**Page extract**
Renderer coupled with OpenGL

The renderer component is tightly coupled to OpenGL ES. It uses OpenGL ES as its only preferred rendering backend. Furthermore, MapLibre Native does not have a clear separation between the following:

  1. The logical responsibility of rendering a map tile. This involves sourcing layers, applying styles, fetching glyphs and sprites for a map tile.

  2. Rendering a prepared map tile in a rendering loop for a graphics API such as OpenGL.

The current rendering loop is only implemented for OpenGL. In 2018, Apple deprecated OpenGL for both iOS 12 and macOS in favour of Metal. Metal is Apple's own 3D graphics API. MapLibre Native's sole dependency on OpenGL ES puts it in a risk of deprecation for iOS customers.

Lack of support for other map projections except Web Mercator

MapLibre Native supports Web Mercator (EPSG:3857) as its only supported projection. This fulfills most of the web and device map needs. At the time of writing, modern map renderers such as Google Maps and Mapbox GL offers 3D globe, conic, and rectangular projections too. At the time of writing, MapLibre Native renderer component does not have an architectural separation for supporting multiple projections and coordinate reference systems.

Inconsistency among platforms

Each MapLibre Native platform has a Map View and Map Renderer component. The inconsistency introduced due to differences in concurrency model and programming language is unavoidable. But from an abstractions point of view there are inconsistencies that can be mitigated:

  1. Map Configuration is modeled inside MapLibre Native Core, the shared cross platform codebase. Each platform creates its own configuration class and creates a shadow native object. The native configuration object is consistent across platforms but the platform specific configuration is not.

  2. MapLibre Native has a sister repository named MapLibre GL JS. At the time of writing, MapLibre GL JS does not share any code with MapLibre Native except shaders, the style specification, and render test fixtures. This creates a feature inconsistency across web and device experience for customers. The rendering architecture is also different between Web and Mobile. MapLibre GL JS currently uses WebGL through completely different implementations for Map, Style, Layers, Glyph, and TileWorker.

  3. MapLibre Rust is an experimental initiative to create a new MapLibre implementation in Rust, entirely based on WebGPU. At the time of writing, WebGPU is a young platform that exposes modern computer graphics capabilities, especially Direct3D 12, Metal, and Vulkan through a shared API. It has promise, but the API at the time of writing only supports ChromeOS, macOS, and Windows 10. Technically, it can be used with Android and iOS but these platforms do not provide out of the box support for it. This also has created a divergent experience for customers when it comes to using MapLibre Native.

Lack of documentation

Last but not the least, MapLibre Native suffers from a general lack of documentation. This includes current state of the code architecture, continuous integration and development, testing strategy, and a roadmap for future improvement. This document intends to address the first.

Recommendations

This document proposes the following component architecture for MapLibre Native to address the architectural shortcomings.

**Record set**

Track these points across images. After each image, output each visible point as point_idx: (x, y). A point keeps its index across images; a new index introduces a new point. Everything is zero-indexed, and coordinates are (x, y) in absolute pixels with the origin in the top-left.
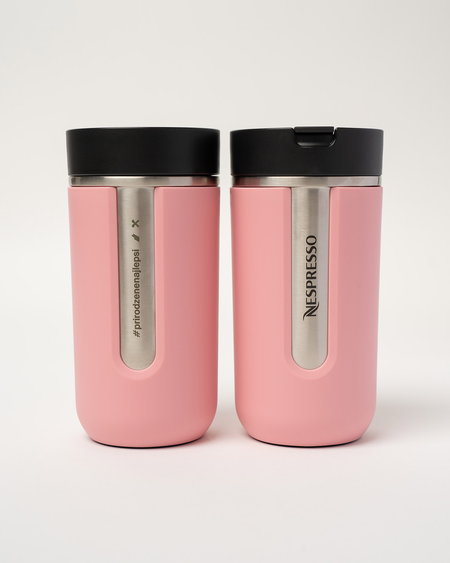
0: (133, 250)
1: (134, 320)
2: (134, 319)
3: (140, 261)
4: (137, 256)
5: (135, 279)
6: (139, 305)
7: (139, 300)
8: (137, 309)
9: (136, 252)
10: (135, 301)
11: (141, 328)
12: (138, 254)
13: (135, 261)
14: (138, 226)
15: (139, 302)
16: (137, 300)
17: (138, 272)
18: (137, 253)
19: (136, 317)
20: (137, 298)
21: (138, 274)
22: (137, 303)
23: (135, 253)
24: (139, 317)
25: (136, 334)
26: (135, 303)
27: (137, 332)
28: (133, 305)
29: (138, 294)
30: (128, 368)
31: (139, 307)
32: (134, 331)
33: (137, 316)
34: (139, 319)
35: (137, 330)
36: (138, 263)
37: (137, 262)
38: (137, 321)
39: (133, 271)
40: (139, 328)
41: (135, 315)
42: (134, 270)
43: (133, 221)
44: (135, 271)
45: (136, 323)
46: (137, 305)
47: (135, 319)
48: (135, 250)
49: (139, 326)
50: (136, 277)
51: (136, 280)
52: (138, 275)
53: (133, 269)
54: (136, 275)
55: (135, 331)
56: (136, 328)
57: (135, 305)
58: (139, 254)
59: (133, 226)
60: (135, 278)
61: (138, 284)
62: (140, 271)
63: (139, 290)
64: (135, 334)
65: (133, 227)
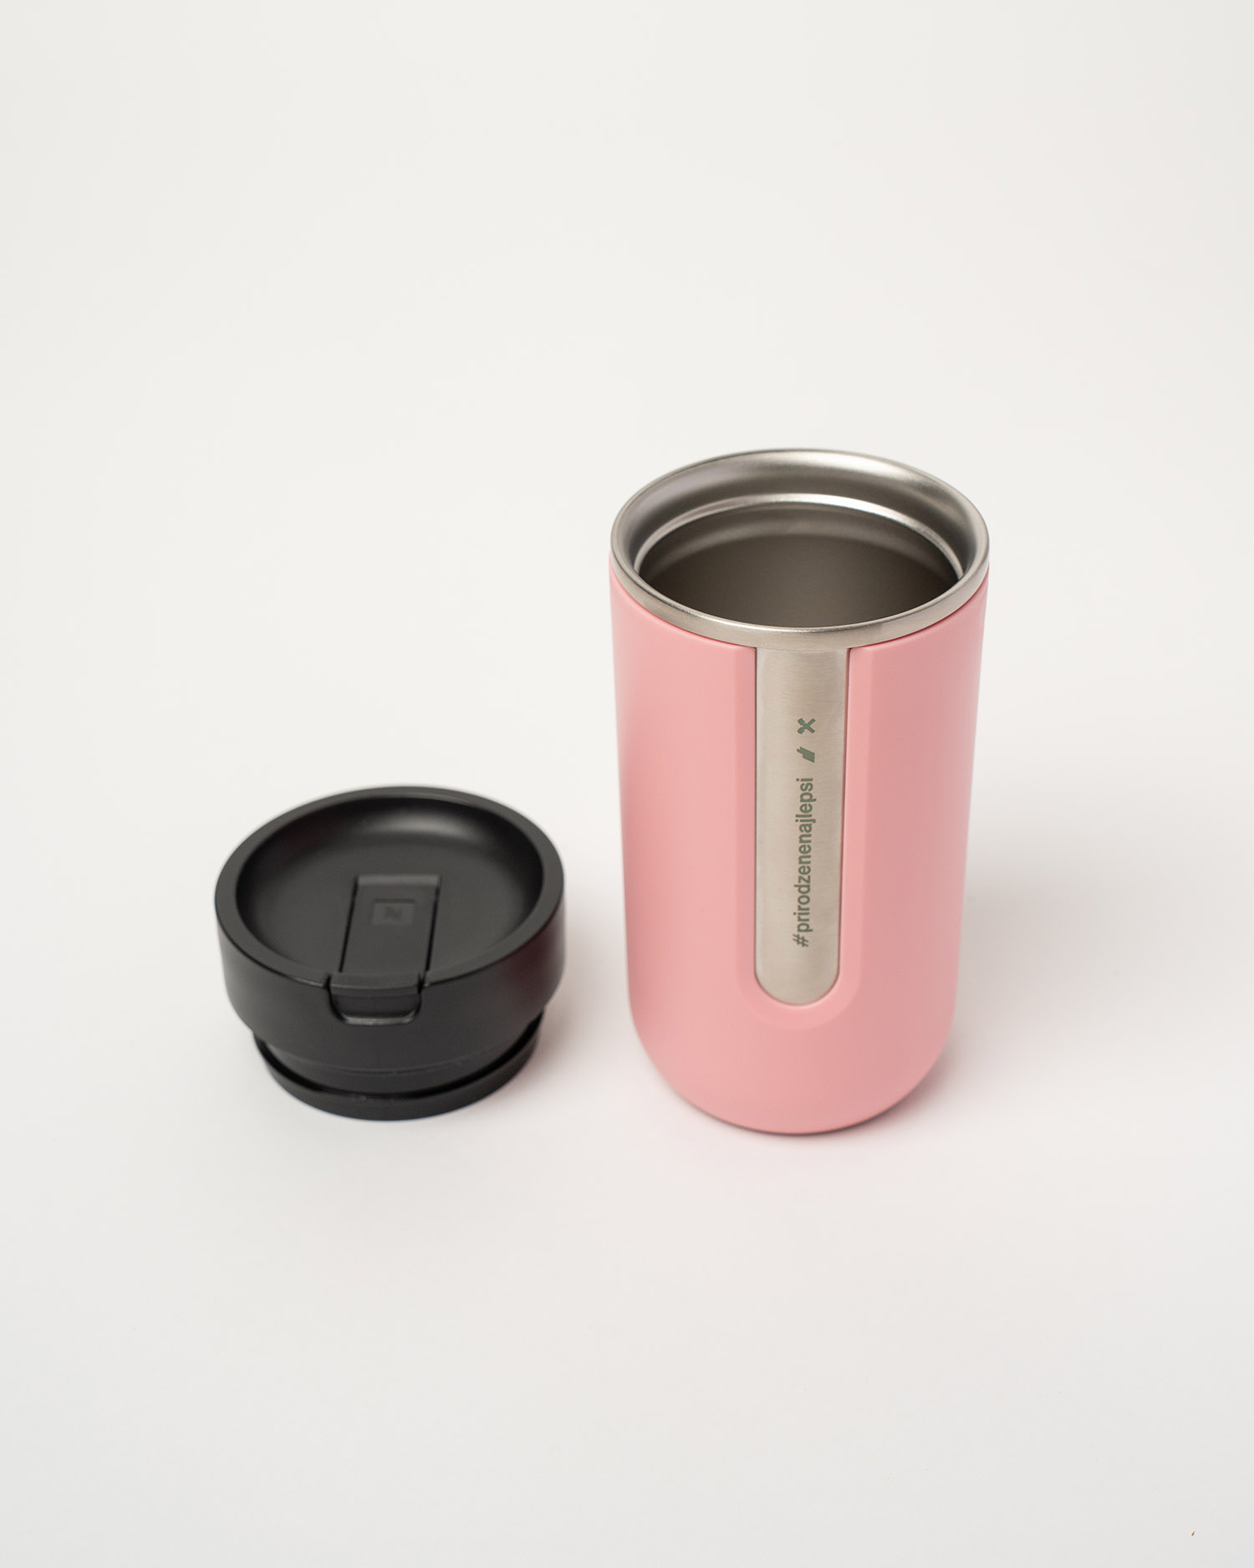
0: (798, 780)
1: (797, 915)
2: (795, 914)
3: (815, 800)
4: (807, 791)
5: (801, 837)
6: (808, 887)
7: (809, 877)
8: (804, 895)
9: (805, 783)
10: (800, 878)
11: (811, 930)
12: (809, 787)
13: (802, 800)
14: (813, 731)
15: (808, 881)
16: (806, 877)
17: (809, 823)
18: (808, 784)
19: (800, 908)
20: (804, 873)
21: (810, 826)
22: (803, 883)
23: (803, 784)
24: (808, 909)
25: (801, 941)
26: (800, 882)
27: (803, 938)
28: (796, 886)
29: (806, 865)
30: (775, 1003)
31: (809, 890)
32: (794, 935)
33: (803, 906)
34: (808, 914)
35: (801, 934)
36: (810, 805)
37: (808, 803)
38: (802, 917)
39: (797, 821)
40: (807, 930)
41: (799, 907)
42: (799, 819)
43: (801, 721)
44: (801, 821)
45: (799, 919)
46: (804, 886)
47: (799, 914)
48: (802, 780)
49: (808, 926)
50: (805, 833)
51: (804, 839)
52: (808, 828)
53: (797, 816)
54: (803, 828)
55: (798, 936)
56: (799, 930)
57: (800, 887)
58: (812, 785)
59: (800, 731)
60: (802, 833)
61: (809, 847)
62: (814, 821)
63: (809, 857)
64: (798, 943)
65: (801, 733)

**Exercise requirements**
**A.** The MapLibre Native architecture text names several components that MapLibre GL JS implements in a completely different way. List them all.
**B.** Write the next part of the MapLibre Native architecture text, starting after its final sentence.

**Task results**
**A.** Map, Style, Layers, Glyph, TileWorker

**B.**
Figure 4: Proposed Architecture of MapLibre Native

Proposed architecture of MapLibre Native in Figure 4 addresses the aforementioned problems by:

Modular Rendering

Introducing modularized rendering through Unified Rendering Interface. Unified Rendering Interface component will be responsible for implementing different graphics API workers for any tile workers. Each of these rendering workers will use platform specific shaders. This document does not dive deep into how these shaders will be produced or orchestrated. The problem Unified Rendering Interface solves is architecturally drawing a boundary between

  1. The responsibility of rendering a map tile through GPU and,

  2. Gathering all layers necessary to render a map tile through tile workers.

Projector Component

Introducing a new component named Projector. A projector component is responsible for adding multiple projection and coordinate system support for map tiles. Projector will take the features to be rendered as an input and project the layer to a projection or coordinate reference system. Projected world coordinates will then be translated to native device coordinates.

One example of introducing new component is supporting 3D maps in the future. This could mean rendering map tiles on a spherical globe instead of a flat 3D plane. At the time of writing MapLibre Native supports 2.5D extrusion for buildings and terrain tiles. Supporting confidential datums like GCJ-02 can also be achieved through this.

Future Convergence with WebGPU

This document acknowledges the value proposition Rust brings. At the time of writing, MapLibre Native Core is written in C++. Albeit written in C++, MapLibre Native code relies on immutable message passing between renderer and tile workers. Private functions also follow the C++ move semantics. This means, each private function takes ownership of the arguments passed to the function by copying it to a new memory.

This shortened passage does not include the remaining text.